───── Records to process

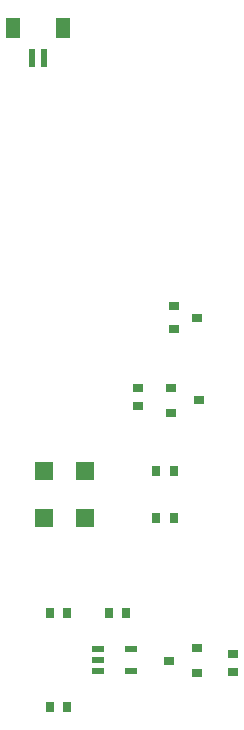
<source format=gtp>
G04*
G04 #@! TF.GenerationSoftware,Altium Limited,Altium Designer,20.0.12 (288)*
G04*
G04 Layer_Color=8421504*
%FSLAX44Y44*%
%MOMM*%
G71*
G01*
G75*
%ADD14R,0.9000X0.7000*%
%ADD15R,0.9500X0.6500*%
%ADD16R,0.9500X0.8000*%
%ADD17R,0.7000X0.9000*%
%ADD18R,1.1000X0.6000*%
%ADD19R,1.5000X1.5000*%
%ADD20R,1.2000X1.8000*%
%ADD21R,0.6000X1.5500*%
D14*
X370000Y370000D02*
D03*
Y355000D02*
D03*
X450000Y145000D02*
D03*
Y130000D02*
D03*
D15*
X421750Y360000D02*
D03*
X398250Y349500D02*
D03*
Y370500D02*
D03*
X396500Y139500D02*
D03*
X420000Y150000D02*
D03*
Y129000D02*
D03*
D16*
X400000Y439500D02*
D03*
Y420500D02*
D03*
X420000Y430000D02*
D03*
D17*
X360000Y180000D02*
D03*
X345000D02*
D03*
X400000Y300000D02*
D03*
X385000D02*
D03*
X400000Y260000D02*
D03*
X385000D02*
D03*
X310000Y180000D02*
D03*
X295000D02*
D03*
X310000Y100000D02*
D03*
X295000D02*
D03*
D18*
X336000Y149500D02*
D03*
Y140000D02*
D03*
Y130500D02*
D03*
X364000D02*
D03*
Y149500D02*
D03*
D19*
X290000Y300000D02*
D03*
X325000D02*
D03*
X290000Y260000D02*
D03*
X325000D02*
D03*
D20*
X264000Y675250D02*
D03*
X306000D02*
D03*
D21*
X290000Y650000D02*
D03*
X280000D02*
D03*
M02*

</source>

──────────

## What needs to be done
Please reproduce the records above exactly, omitting every picture.

## Written solution
<source format=gtp>
G04*
G04 #@! TF.GenerationSoftware,Altium Limited,Altium Designer,20.0.12 (288)*
G04*
G04 Layer_Color=8421504*
%FSLAX44Y44*%
%MOMM*%
G71*
G01*
G75*
%ADD14R,0.9000X0.7000*%
%ADD15R,0.9500X0.6500*%
%ADD16R,0.9500X0.8000*%
%ADD17R,0.7000X0.9000*%
%ADD18R,1.1000X0.6000*%
%ADD19R,1.5000X1.5000*%
%ADD20R,1.2000X1.8000*%
%ADD21R,0.6000X1.5500*%
D14*
X370000Y370000D02*
D03*
Y355000D02*
D03*
X450000Y145000D02*
D03*
Y130000D02*
D03*
D15*
X421750Y360000D02*
D03*
X398250Y349500D02*
D03*
Y370500D02*
D03*
X396500Y139500D02*
D03*
X420000Y150000D02*
D03*
Y129000D02*
D03*
D16*
X400000Y439500D02*
D03*
Y420500D02*
D03*
X420000Y430000D02*
D03*
D17*
X360000Y180000D02*
D03*
X345000D02*
D03*
X400000Y300000D02*
D03*
X385000D02*
D03*
X400000Y260000D02*
D03*
X385000D02*
D03*
X310000Y180000D02*
D03*
X295000D02*
D03*
X310000Y100000D02*
D03*
X295000D02*
D03*
D18*
X336000Y149500D02*
D03*
Y140000D02*
D03*
Y130500D02*
D03*
X364000D02*
D03*
Y149500D02*
D03*
D19*
X290000Y300000D02*
D03*
X325000D02*
D03*
X290000Y260000D02*
D03*
X325000D02*
D03*
D20*
X264000Y675250D02*
D03*
X306000D02*
D03*
D21*
X290000Y650000D02*
D03*
X280000D02*
D03*
M02*

</source>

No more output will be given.